What is separation of duties, anyways?

As we build more complex approval and review requirements in Oblique, I’ve been digging into compliance frameworks. We want to make sure that we can support any reasonable requirement an organization might have, especially if they’re being mandated to follow it. Compliance frameworks rarely tell you exactly what to do — most requirements are short, vague, and left to interpretation. So it's worth digging into what's actually being asked.

Separation of duties is one that comes up occasionally. It also turns out to be one of the most misunderstood. For example, NIST CSF 2.0 requires that access permissions "incorporate the principles of least privilege and separation of duties." Which sounds reasonable until you try to figure out what it actually means.

Separation (or segregation) of duties is the principle that a risky workflow shouldn’t be able to be completed by a single individual. The prototypical example is that the individual who processes payments shouldn’t be the one approving them. And this makes sense in fraud generally, but that’s really the only example you see come up in the literature.

When you dig into the payments processing example to understand the underlying thinking, you can break it down a few ways:

• Don’t let the same individual have both roles
• Don’t let the same individual have both roles at the same time
• Don’t let the same individual have both roles for the same transaction

The industry tends to focus on the first interpretation (flagging the "toxic" combination of roles — yes, that's really what it's called), when what we actually care about is the third: that the individual cannot unilaterally approve their own transaction. (Some people shouldn't be able to approve transactions at all, but that's not properly implementing least privilege — it has nothing to do with separation of duties.)

How does this apply to a more modern workflow?

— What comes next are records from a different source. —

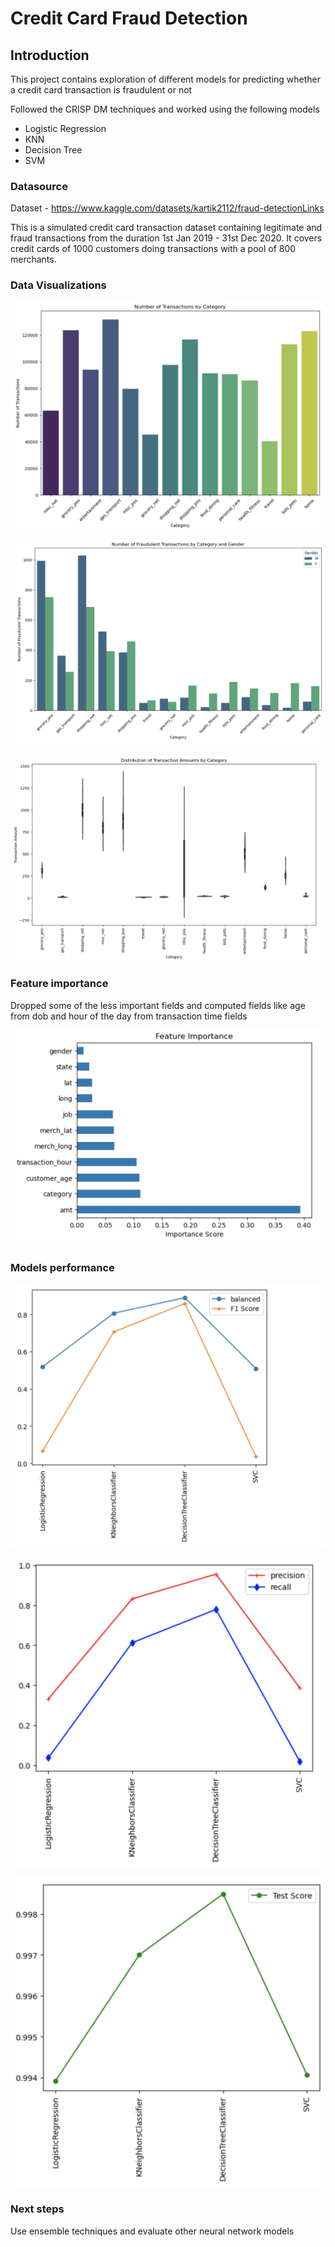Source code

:# Credit Card Fraud Detection

## Introduction
This project contains exploration of different models for predicting whether a credit card transaction is fraudulent or not

Followed the CRISP DM techniques and worked using the following models

* Logistic Regression
* KNN
* Decision Tree
* SVM

### Datasource

Dataset - https://www.kaggle.com/datasets/kartik2112/fraud-detectionLinks

This is a simulated credit card transaction dataset containing legitimate and fraud transactions from the duration 1st Jan 2019 - 31st Dec 2020. It covers credit cards of 1000 customers doing transactions with a pool of 800 merchants.

### Data Visualizations

![Transaction County by Category](images/TransactionCountByCatogory.png)

![Transaction County by Category and Gender](images/TransactionCountByCategoryGender.png)

![Transaction Amount By Category](images/TransactionAmountByCategory.png)


### Feature importance

Dropped some of the less important fields and computed fields like age from dob and hour of the day from transaction time fields

![Feature importance](images/FeatureImportanceScores.png)

### Models performance

![Scores](images/ModelScoreComparision.png)

![Precision and Recall](images/ModelPrecisionRecallComparision.png)

![Test scores](images/ModelTestScoreComparision.png)


### Next steps

Use ensemble techniques and evaluate other neural network models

You can't easily configure your repo so Alice only reviews code and Bob only opens PRs (at least, not without custom roles). Nor can you control that Alice doesn’t have both of these permissions at the same time. But branch protection rules make sure that Alice can’t approve her own PR — which is what actually matters. And we see similar controls in banking, so that individuals can’t approve their own expenses.

This isn't really a ‘traditional’ access management problem. The systems where these high value or risky transactions take place (like for payment processing or production changes) already require a second reviewer. The control isn’t implemented using roles, but rather implemented at the transaction level, and decides whether or not an individual can approve their own transactions.

Implementing separation of duties as blocking toxic role combinations is a reasonable control. But it really exposes that you don't have the control you actually want: to limit self-approval at the transaction level. And if a SaaS app doesn't give you a way to block self-approval, I have no reason to think its role-level controls are any better.